#### [Directive]
Which lines in the data contain the string "Implementar", matching case exactly? Copy each of them.

#### [Stored entries]
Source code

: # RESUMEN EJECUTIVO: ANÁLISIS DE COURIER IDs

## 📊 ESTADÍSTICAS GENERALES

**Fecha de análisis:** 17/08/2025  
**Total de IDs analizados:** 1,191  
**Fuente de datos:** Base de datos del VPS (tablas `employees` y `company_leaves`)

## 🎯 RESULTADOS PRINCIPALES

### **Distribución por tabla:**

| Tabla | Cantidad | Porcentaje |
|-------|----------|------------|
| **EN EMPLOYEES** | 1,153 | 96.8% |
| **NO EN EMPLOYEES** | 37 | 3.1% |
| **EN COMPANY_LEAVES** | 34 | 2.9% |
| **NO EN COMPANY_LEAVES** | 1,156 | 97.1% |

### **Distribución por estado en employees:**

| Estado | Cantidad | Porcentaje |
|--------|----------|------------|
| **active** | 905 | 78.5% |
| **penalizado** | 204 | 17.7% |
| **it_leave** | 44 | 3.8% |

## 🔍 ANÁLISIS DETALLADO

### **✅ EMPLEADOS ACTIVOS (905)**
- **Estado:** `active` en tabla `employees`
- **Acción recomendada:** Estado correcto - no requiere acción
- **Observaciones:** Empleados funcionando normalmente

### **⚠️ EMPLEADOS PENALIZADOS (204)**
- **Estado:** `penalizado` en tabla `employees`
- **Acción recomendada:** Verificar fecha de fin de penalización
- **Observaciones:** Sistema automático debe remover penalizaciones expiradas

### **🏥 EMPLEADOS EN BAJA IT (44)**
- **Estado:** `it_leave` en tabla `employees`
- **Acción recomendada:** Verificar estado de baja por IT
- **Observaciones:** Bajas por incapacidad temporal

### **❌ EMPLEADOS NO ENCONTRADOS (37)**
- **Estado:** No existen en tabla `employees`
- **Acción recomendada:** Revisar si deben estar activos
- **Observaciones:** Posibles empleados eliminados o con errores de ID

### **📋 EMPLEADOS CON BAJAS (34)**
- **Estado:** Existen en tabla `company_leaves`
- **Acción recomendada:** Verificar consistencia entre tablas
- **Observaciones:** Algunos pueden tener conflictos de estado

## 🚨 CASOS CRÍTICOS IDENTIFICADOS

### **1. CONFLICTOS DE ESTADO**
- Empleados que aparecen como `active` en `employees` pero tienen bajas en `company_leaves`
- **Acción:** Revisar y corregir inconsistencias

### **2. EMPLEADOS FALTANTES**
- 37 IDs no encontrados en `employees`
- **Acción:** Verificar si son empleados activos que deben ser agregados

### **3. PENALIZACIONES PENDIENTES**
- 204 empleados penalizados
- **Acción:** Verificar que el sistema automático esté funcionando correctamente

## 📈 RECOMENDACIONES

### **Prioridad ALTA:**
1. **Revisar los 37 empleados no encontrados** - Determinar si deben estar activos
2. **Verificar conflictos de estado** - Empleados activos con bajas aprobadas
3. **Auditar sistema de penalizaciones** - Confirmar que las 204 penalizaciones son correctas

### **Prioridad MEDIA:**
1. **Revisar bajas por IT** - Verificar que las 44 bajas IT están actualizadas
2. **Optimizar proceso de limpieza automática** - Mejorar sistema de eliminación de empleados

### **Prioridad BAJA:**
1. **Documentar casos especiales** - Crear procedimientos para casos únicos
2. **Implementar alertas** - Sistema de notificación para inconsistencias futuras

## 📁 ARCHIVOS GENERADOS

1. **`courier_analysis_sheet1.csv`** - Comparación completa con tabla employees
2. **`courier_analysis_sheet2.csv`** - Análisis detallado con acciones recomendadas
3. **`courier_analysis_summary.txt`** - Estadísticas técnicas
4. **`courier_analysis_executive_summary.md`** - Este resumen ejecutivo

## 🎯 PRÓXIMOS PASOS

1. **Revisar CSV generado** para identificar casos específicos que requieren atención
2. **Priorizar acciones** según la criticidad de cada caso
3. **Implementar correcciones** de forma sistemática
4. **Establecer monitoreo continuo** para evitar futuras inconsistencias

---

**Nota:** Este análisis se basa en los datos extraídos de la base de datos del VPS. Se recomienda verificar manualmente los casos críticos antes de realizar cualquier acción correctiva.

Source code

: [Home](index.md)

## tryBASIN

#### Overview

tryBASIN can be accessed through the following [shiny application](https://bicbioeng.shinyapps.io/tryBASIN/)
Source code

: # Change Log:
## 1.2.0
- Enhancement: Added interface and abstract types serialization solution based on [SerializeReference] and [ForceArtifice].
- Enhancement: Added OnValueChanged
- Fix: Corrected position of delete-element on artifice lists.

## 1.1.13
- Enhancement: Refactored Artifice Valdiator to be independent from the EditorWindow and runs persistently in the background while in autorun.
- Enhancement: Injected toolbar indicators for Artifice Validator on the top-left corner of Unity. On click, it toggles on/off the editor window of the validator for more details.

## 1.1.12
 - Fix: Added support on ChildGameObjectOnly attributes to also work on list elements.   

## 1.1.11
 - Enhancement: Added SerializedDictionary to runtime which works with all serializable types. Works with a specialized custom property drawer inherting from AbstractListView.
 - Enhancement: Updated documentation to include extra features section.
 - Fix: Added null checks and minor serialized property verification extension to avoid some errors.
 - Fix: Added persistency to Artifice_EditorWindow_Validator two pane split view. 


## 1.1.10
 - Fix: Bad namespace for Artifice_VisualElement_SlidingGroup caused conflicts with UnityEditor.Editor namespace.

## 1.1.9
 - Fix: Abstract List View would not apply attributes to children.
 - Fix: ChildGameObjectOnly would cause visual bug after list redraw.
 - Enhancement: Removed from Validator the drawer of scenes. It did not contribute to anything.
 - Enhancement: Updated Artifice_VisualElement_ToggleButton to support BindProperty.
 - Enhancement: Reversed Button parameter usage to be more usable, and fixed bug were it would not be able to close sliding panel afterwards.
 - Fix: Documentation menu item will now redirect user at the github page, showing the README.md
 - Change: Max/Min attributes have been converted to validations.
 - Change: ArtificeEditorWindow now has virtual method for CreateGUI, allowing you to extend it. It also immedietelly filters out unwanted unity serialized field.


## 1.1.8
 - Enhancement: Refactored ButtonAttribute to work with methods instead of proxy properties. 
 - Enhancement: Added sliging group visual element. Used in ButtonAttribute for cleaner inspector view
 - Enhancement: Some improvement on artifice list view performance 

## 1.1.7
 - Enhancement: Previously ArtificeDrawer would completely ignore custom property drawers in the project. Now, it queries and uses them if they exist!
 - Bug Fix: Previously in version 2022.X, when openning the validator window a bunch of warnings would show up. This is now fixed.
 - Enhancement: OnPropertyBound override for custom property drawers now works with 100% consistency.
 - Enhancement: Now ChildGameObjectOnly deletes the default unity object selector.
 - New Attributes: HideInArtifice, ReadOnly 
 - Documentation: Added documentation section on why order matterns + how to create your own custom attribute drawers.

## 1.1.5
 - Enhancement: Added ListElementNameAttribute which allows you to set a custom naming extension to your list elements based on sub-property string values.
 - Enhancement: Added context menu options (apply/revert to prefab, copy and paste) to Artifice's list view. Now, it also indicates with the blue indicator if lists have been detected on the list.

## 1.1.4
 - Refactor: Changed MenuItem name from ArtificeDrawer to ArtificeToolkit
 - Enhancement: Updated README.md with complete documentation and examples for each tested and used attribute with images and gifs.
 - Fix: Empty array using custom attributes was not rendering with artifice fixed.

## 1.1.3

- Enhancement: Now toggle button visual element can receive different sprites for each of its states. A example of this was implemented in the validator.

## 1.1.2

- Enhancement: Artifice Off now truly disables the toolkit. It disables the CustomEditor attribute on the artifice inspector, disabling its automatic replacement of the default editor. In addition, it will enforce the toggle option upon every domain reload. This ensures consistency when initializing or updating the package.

#### [Written response]
2. **Implementar alertas** - Sistema de notificación para inconsistencias futuras
3. **Implementar correcciones** de forma sistemática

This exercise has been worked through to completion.